Energy & Environment
Activists dispute Hochul’s claims about cost of complying with climate law
A new report highlights potential benefits of a cap-and-invest program, including energy rebates for millions of households.
Climate activists hold a rally outside New York City Hall calling on state lawmakers to resist rollbacks to the Climate Leadership and Community Protection Act on March 2, 2026. Rebecca C. Lewis
Environmental activists are pushing back against claims from Gov. Kathy Hochul’s administration that fully implementing the state’s landmark climate law would cost New Yorkers thousands of dollars. A new report from New Yorkers for Clean Air and Spring Street Climate Fund aims to balance out conversations on the potential impacts of hitting climate goals by illustrating the benefits, rather than the costs, of implementation.
The report, shared exclusively with City & State, found that millions of New York households could see nearly $270 each in annual energy rebates under one version of a cap-and-invest program that the state could implement.
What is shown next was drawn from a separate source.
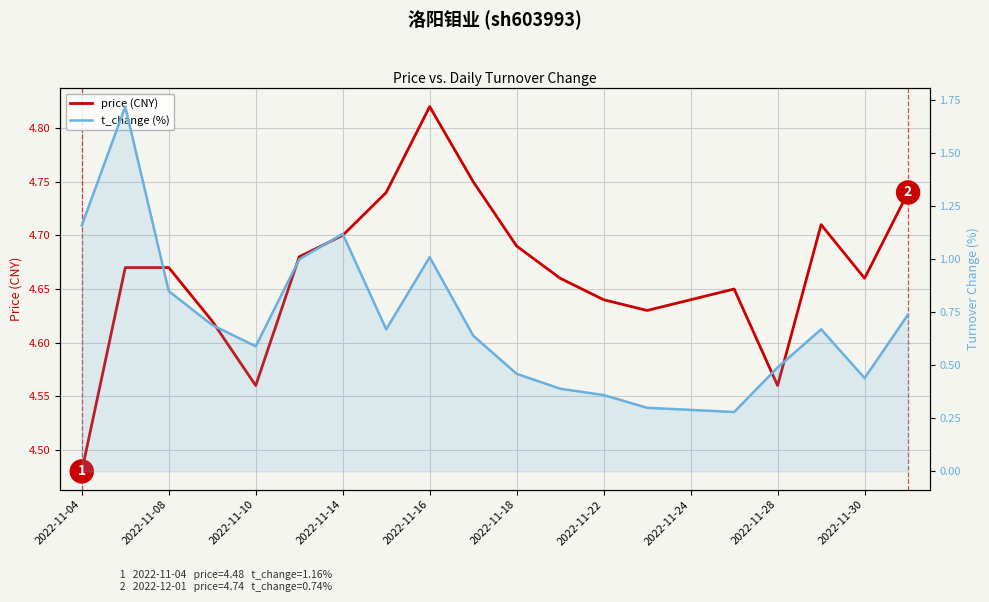

What is the difference between the second highest and second lowest values in the t_change (%) series?

0.9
It also provided estimates for other benefits of the program beyond money going directly into the pockets of ratepayers, such as $3 billion to modernize New York’s aging grid system and upgrades such as weatherization, improved insulation, heat pumps and access to solar energy for hundreds of thousands of homes.
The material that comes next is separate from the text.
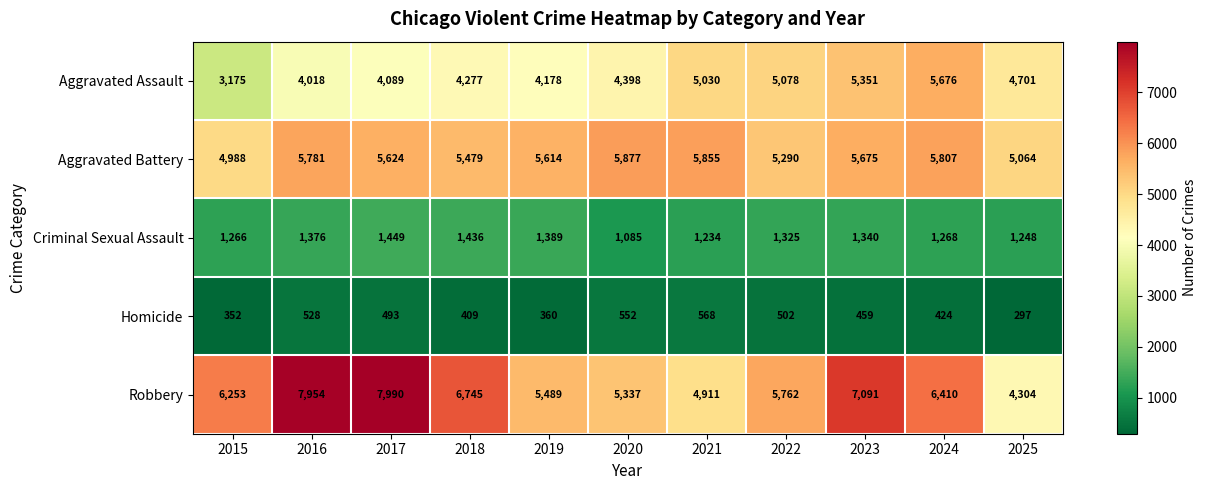

Which series has the largest range (max minus min)?

Robbery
John Raskin, president of Spring Street Climate Fund, said the report has been in the works for months in order to lay out concrete benefits that a cap-and-invest program can have for New Yorkers. “We're having a public discussion about cap-and-invest,” he said. “And in order to have a fully informed discussion, we should have a clear vision for what the benefits of the cap-and-invest program could be.”
The report comes out just days after the New York State Energy Research and Development Authority sent a memo to the governor’s office that concluded that an aggressive cap-and-invest program could cost ratepayers thousands more in energy bills by 2031. Though the Spring Street report was not conducted as a direct rebuttal of NYSERDA’s new memo, Raskin said the timing of the release is important. “(The memo) is one side of the conversation, but to have a complete conversation, we need to have a vision for what, for the benefits that cap-and-invest could bring, because I think those benefits could be quite popular,” he said.
The Hochul administration had initially proposed a cap-and-invest program in 2023 as a key part of the state’s plan to hit legally required emissions reduction benchmarks and other goals laid out in the 2019 Climate Leadership and Community Protection Act. But the governor has repeatedly delayed the release of regulations to set that program up, leaving unanswered important questions as to how the state would implement the program. The NYSERDA memo based its numbers on one potential implementation, but Raskin said it’s hardly the only path for the state to take – nor is his report. “What we're proposing is not the only version of what a cap-and-invest program could bring,” he said. “We have a democratically accountable process in place that involves the governor and members of the Legislature.”
Hochul and her administration have already conceded that they will not be able to hit upcoming benchmarks in the CLCPA, such as the goal to reduce carbon emissions by 40% by 2030. She is now more explicitly suggesting that she will propose changes to the law under the guise of affordability, using the NYSERDA memo as evidence that implementing a cap-and-invest program right now would prove too costly for New Yorkers. “I really want to do everything I can to address people's real concerns, yes, about the climate, but also about the fact that people's energy costs… (are) staggering,” Hochul said at an unrelated press conference last week.
Environmental advocates take issue with the governor’s reasoning. “The reason why everybody's energy bills are high right now is because natural gas – its price is spiking,” said Julie Tighe, president of the League of Conservation Voters. “We know this. This is not – nothing else has changed.”
Tighe also pointed out the version of cap-and-invest that NYSERDA used for its analysis represented the most zealous version of the program and didn’t take into consideration other factors outside of direct costs. “I do think that what's out there is really an inaccurate and unfortunate way for them to approach this,” she said of the memo. Tighe also said that she felt heartened by rhetoric she has heard so far from legislative leaders in support of keeping the climate law as is. “We're going to be doing an all out effort to make sure that we're just saying no,” she said. “We’re invoking Nancy Reagan this week.”